Bugün Kırgızistan sınırları içinde bulunan Oş (Ûş) şehrinde doğdu. Özbek bir ailenin çocuğudur. Bazı kaynaklarda 1843’te doğduğu kaydedilirse de mezar taşında doğum tarihi olarak 1838 yazılmıştır. Babası Muhammed Sirâceddin, dedesi Hâl Muhammed Ûşî, dedesinin babası Orta Asyalı meşhur sûfî ve şair Hüveydâ Çimyânî’dir. Selâhaddin Sâkıb otuz altı yaşında dedesinin halifesi Îşân Hoca’dan, babası Sirâceddin’den ve yine muhtemelen bu dönemde hac için gittiği Hicaz’da Muhammed Mazhar Dihlevî’den Nakşibendî-Müceddidî icâzeti aldı. Kırk yaşlarına geldiğinde dedesinin 1000 civarındaki müridi kendisine bağlandı. 1892-1902 yıllarında Doğu Türkistan’ın Hoten ve Yârkend şehirlerinde yaşadı, daha sonra memleketine döndü. 1907’de büyük dedesi Hüveydâ’nın Türkçe divanının Taşkent’te basılmasını sağladı. Bu yıllarda muhtemelen bir hac yolculuğu sırasında uğradığı İstanbul’da Süleyman Hilmi Tunahan’ı müridliğe kabul etti. 13 Kasım 1910’da Oş’ta vefat etti ve Sermezar Kabristanı’na defnedildi. Kārî Ârif Yârkendî’nin Menbaʿu’l-esrâr adlı eserinde onun biri dedesi Mevlânâ Sirâceddin, diğeri Muhammed Mazhar Dihlevî vasıtasıyla İmâm-ı Rabbânî’ye ulaşan iki Nakşibendî-Müceddidî silsilesi kaydedilmektedir. Selâhaddin’in Şeyh Kamerüddin, Mamatcân Maksûm (Muhammed Cân Ma‘sûm) ve Raziddin Maksûm Salâhiddinov (Radıyyüddin Ma‘sûm) adındaki üç oğlundan Şeyh Kamerüddin (ö. 1938) Doğu Türkistan’da babasının halifesi sıfatıyla irşad faaliyetini devam ettirmiştir. Selâhaddin’in başka çocuklarının da olduğu bilinmektedir.

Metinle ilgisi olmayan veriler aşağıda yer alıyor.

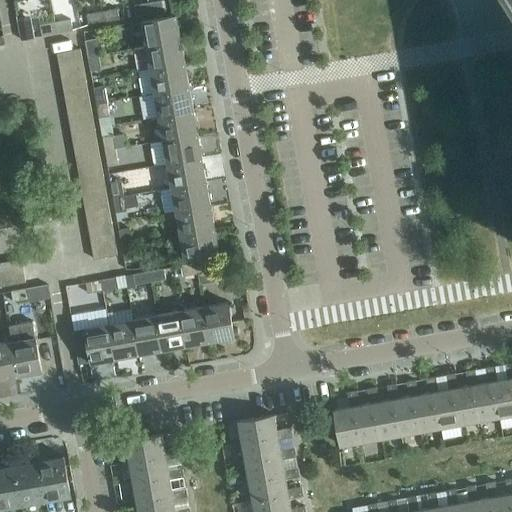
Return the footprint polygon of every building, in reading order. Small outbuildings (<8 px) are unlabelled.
[(164,0),(162,0),(150,2),(152,13),(167,10),(164,0)] [(152,13),(150,2),(134,5),(136,16),(152,13)] [(118,8),(102,11),(104,22),(120,19),(118,8)] [(104,22),(102,11),(87,14),(89,24),(104,22)] [(142,21),(147,45),(181,39),(176,15),(142,21)] [(71,19),(55,22),(57,32),(73,30),(71,19)] [(57,32),(55,22),(40,24),(42,35),(57,32)] [(30,27),(21,29),(22,38),(31,36),(30,27)] [(85,40),(88,55),(99,53),(96,38),(85,40)] [(137,47),(141,71),(185,63),(181,39),(147,45),(137,47)] [(57,52),(59,64),(83,60),(81,48),(57,52)] [(99,53),(88,55),(91,71),(101,69),(99,53)] [(59,64),(61,75),(85,71),(83,60),(59,64)] [(141,71),(145,94),(155,92),(189,86),(185,63),(141,71)] [(61,75),(63,87),(87,83),(85,71),(61,75)] [(63,87),(65,98),(89,94),(87,83),(63,87)] [(94,87),(96,103),(107,101),(104,85),(94,87)] [(189,86),(155,92),(159,116),(194,110),(189,86)] [(65,98),(67,110),(91,105),(89,94),(65,98)] [(107,101),(96,103),(99,118),(110,116),(107,101)] [(67,110),(69,121),(93,117),(91,105),(67,110)] [(159,116),(164,139),(198,133),(194,110),(159,116)] [(69,121),(71,133),(95,128),(93,117),(69,121)] [(71,133),(74,144),(97,140),(95,128),(71,133)] [(102,135),(105,150),(116,148),(113,133),(102,135)] [(164,139),(168,163),(202,157),(198,133),(164,139)] [(74,144),(76,155),(99,151),(97,140),(74,144)] [(116,148),(105,150),(108,165),(118,163),(116,148)] [(76,155),(78,167),(101,163),(99,151),(76,155)] [(168,163),(172,187),(206,180),(202,157),(168,163)] [(78,167),(80,178),(103,174),(101,163),(78,167)] [(80,178),(82,190),(105,185),(103,174),(80,178)] [(111,182),(114,198),(124,196),(121,180),(111,182)] [(172,187),(176,210),(211,204),(206,180),(172,187)] [(82,190),(84,201),(107,197),(105,185),(82,190)] [(124,196),(114,198),(116,212),(127,211),(124,196)] [(84,201),(86,213),(109,208),(107,197),(84,201)] [(176,210),(181,234),(215,227),(211,204),(176,210)] [(86,213),(88,224),(112,220),(109,208),(86,213)] [(88,224),(90,235),(114,231),(112,220),(88,224)] [(119,229),(122,245),(133,243),(130,227),(119,229)] [(215,227),(181,234),(185,258),(219,252),(215,227)] [(90,235),(92,247),(116,243),(114,231),(90,235)] [(116,243),(92,247),(94,258),(118,254),(116,243)] [(133,243),(122,245),(125,260),(135,258),(133,243)] [(22,258),(10,260),(15,284),(26,282),(22,258)] [(10,260),(0,261),(0,268),(3,286),(15,284),(10,260)] [(211,260),(197,262),(199,273),(213,270),(211,260)] [(199,273),(197,262),(181,265),(183,276),(199,273)] [(164,268),(149,271),(151,281),(166,279),(164,268)] [(149,271),(134,274),(136,284),(151,281),(149,271)] [(117,277),(101,279),(103,290),(119,287),(117,277)] [(103,290),(101,279),(86,282),(88,293),(103,290)] [(228,302),(204,306),(210,341),(235,336),(228,302)] [(204,306),(181,311),(187,345),(210,341),(204,306)] [(181,311),(157,315),(163,349),(187,345),(181,311)] [(157,315),(133,319),(140,353),(163,349),(157,315)] [(133,319),(110,323),(116,358),(140,353),(133,319)] [(116,358),(110,323),(86,328),(92,362),(116,358)] [(36,337),(11,341),(18,375),(42,371),(36,337)] [(11,341),(0,343),(0,378),(18,375),(11,341)] [(508,377),(497,379),(494,380),(500,416),(511,413),(511,362),(505,363),(508,377)] [(488,381),(478,383),(474,383),(481,419),(500,416),(494,380),(497,379),(495,365),(486,367),(488,381)] [(468,384),(458,386),(454,387),(461,423),(481,419),(474,383),(478,383),(475,369),(466,370),(468,384)] [(449,388),(438,390),(434,390),(441,427),(461,423),(454,387),(458,386),(456,372),(446,374),(449,388)] [(429,391),(419,393),(414,394),(421,430),(441,427),(434,390),(438,390),(436,376),(427,377),(429,391)] [(409,395),(399,397),(394,397),(401,434),(421,430),(414,394),(419,393),(416,379),(407,381),(409,395)] [(390,398),(379,400),(375,401),(381,437),(401,434),(394,397),(399,397),(397,383),(387,385),(390,398)] [(370,402),(360,404),(355,405),(361,441),(381,437),(375,401),(379,400),(377,386),(368,388),(370,402)] [(355,405),(360,404),(357,390),(348,392),(350,405),(336,408),(335,408),(341,445),(344,445),(344,444),(361,441),(355,405)] [(239,423),(242,440),(278,434),(279,439),(293,436),(291,427),(278,429),(275,415),(275,414),(238,420),(239,423)] [(126,441),(129,460),(166,454),(167,459),(181,457),(179,447),(165,450),(163,435),(163,434),(126,441)] [(242,440),(246,460),(282,454),(283,458),(297,456),(295,447),(281,449),(279,439),(278,434),(242,440)] [(129,460),(133,480),(170,474),(170,479),(184,476),(183,467),(169,469),(167,459),(166,454),(129,460)] [(246,460),(249,480),(285,474),(286,478),(300,476),(298,466),(285,469),(283,458),(282,454),(246,460)] [(64,455),(39,459),(47,501),(71,496),(64,455)] [(39,459),(15,464),(22,505),(47,501),(39,459)] [(15,464),(0,466),(0,508),(22,505),(15,464)] [(133,480),(137,500),(173,494),(174,498),(188,496),(186,486),(172,489),(170,479),(170,474),(133,480)] [(249,480),(253,500),(289,494),(290,498),(304,495),(302,486),(288,488),(286,478),(285,474),(249,480)] [(508,493),(498,495),(494,495),(497,511),(511,511),(511,477),(506,479),(508,493)] [(489,496),(478,498),(474,499),(476,511),(497,511),(494,495),(498,495),(495,481),(486,483),(489,496)] [(469,500),(458,502),(454,503),(455,511),(476,511),(474,499),(478,498),(476,484),(466,486),(469,500)] [(449,503),(439,505),(434,506),(435,511),(455,511),(454,503),(458,502),(456,488),(447,490),(449,503)] [(429,507),(419,509),(414,510),(414,511),(435,511),(434,506),(439,505),(436,491),(427,493),(429,507)] [(137,500),(138,511),(190,511),(190,506),(176,509),(174,498),(173,494),(137,500)] [(253,500),(254,511),(306,511),(305,506),(292,508),(290,498),(289,494),(253,500)] [(410,511),(401,511),(414,511),(414,510),(419,509),(416,495),(407,497),(410,511)] [(389,511),(399,511),(397,499),(387,500),(389,511)] [(378,511),(377,502),(368,504),(369,511),(378,511)]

Eserleri. 1. Divan. Divanın yazma bir nüshasının Oş’taki akrabalarından Tâhire Hanım’ın elinde olduğu belirtilir.
2. Ma‘mûlât-ı Sâkıbî. Müellif, müridlerin yapacağı işleri bir eserde toplamanın faydalı olacağını düşündüğü için bu eseri derlediğini ifade eder. Eserde Hüveydâ’nın nesli, sûfîlerin vazifeleri, nâfile ibadetlerin fazileti, ilim ve terbiyenin önemi, duaların özellikleri ve kabul şartları, müridlerin âdâbı gibi konular yer almakta, son bölümde de Selâhaddin Sâkıb’ın vasiyeti bulunmaktadır. Konular ele alınışı esnasında Kur’an ve hadislerin yanı sıra Mevlânâ Celâleddîn-i Rûmî, Sa‘dî-yi Şîrâzî, Hâfız-ı Şîrâzî, Molla Câmî ve Hüveydâ’nın eserlerinden alıntılar yapılmıştır. Eser, taşbaskı olarak yayımlanmıştır (Taşkent 1916).
3. Makūlât-ı Sâkıbî. Bir mukaddime ve “makūle” adını taşıyan on iki bölümden oluşan eserde bazı dinî-fıkhî meseleler ve Nakşibendiyye-Müceddidiyye tarikatı hakkında bilgi verilmektedir. Mukaddimesindeki fihristten (vr. 6b-8b) elli altı bölümden meydana geldiği anlaşılan kitabın Taşkent’teki eksik yazma nüshası (Özbekistan Fenler Akademisi Bîrûnî Şarkiyat Enstitüsü Ktp., nr. 5347) on ikinci bölümde sona ermektedir.